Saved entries
________________________

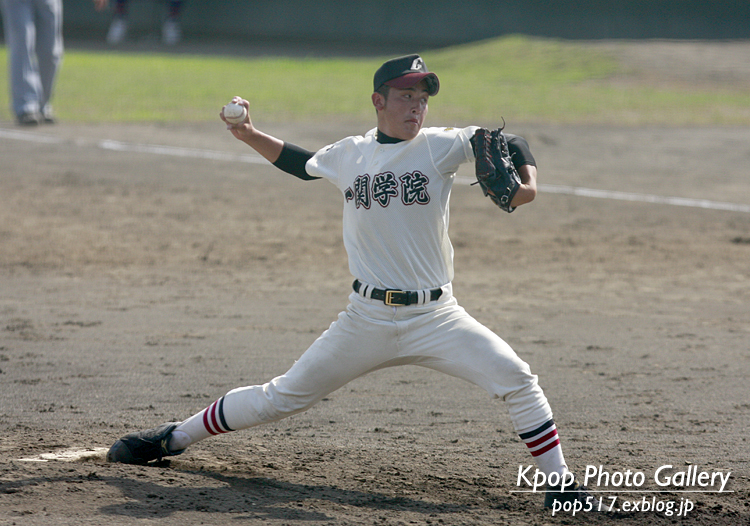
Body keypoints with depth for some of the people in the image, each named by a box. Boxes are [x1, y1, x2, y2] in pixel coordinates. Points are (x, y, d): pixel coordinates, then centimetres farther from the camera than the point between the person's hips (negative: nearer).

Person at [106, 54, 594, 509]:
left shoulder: (439, 147, -3)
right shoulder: (349, 155, 6)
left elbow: (509, 141, -6)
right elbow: (299, 162, 24)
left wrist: (527, 184, -23)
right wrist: (248, 134, 15)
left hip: (435, 316, -1)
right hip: (368, 317, 1)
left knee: (515, 377, -19)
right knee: (284, 395, 5)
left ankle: (559, 482, -8)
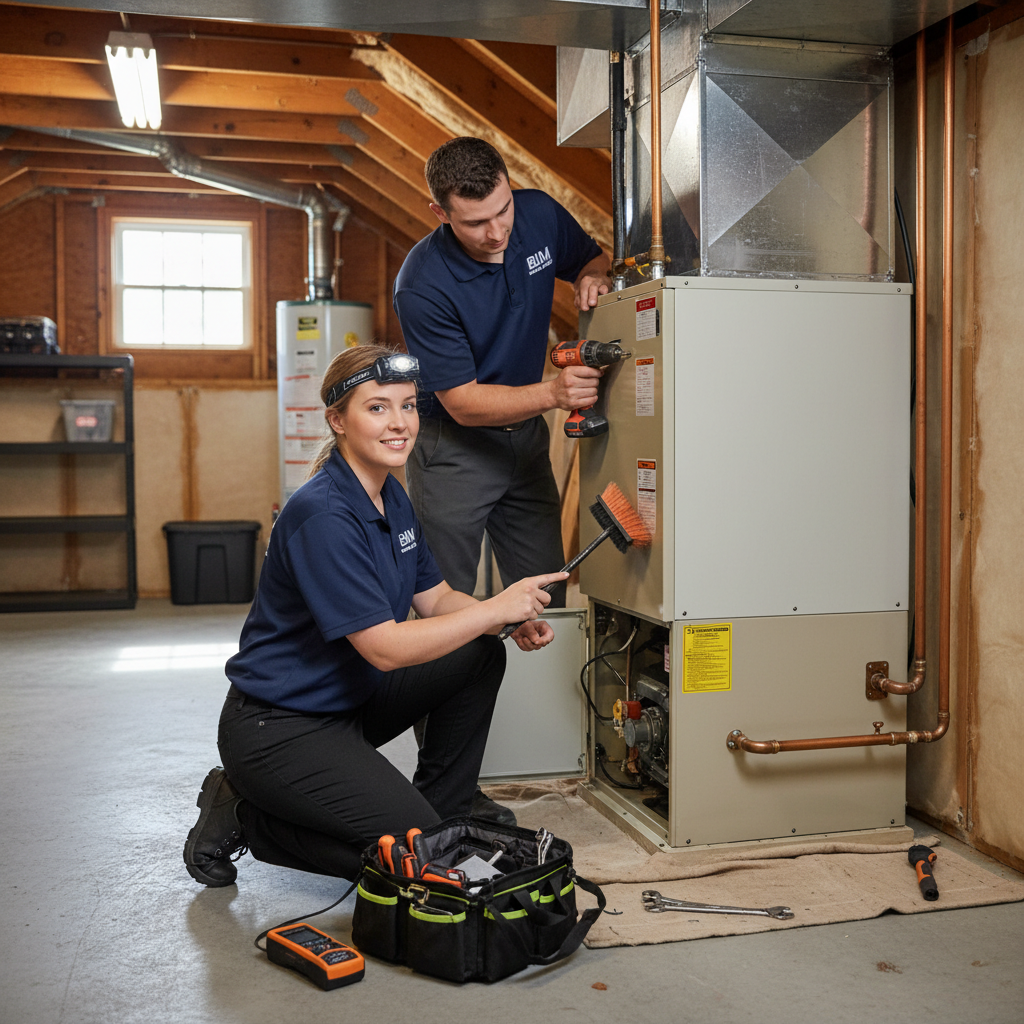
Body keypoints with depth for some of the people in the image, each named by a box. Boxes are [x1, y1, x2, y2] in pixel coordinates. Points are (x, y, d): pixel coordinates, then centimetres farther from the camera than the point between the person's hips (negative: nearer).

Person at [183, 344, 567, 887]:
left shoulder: (393, 497, 4)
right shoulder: (322, 515, -26)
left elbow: (435, 599, 9)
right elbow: (385, 648, -28)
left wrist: (515, 623, -10)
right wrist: (497, 607, -23)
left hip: (351, 698, 9)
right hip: (277, 727, -9)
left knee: (480, 654, 1)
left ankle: (442, 807, 14)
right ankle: (246, 819, 2)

________________________

▸ Task description
Give again the stretch of the entries above that begins at the line with "left ankle: (559, 482, -8)" and ends at the line with "left shoulder: (393, 497, 4)", word for word, with no pictures.

▸ Result of this exercise
left ankle: (559, 482, -8)
Body keypoints with depth for some of the people in the image, each named by a box. Boxes are [x1, y1, x2, y2] in pixel coordinates. Points are (x, y, d): pixel coordinates, then centimetres farther from the camera than the point between the person's hips (negative: nearer).

Person at [183, 344, 567, 887]:
left shoulder: (393, 497, 4)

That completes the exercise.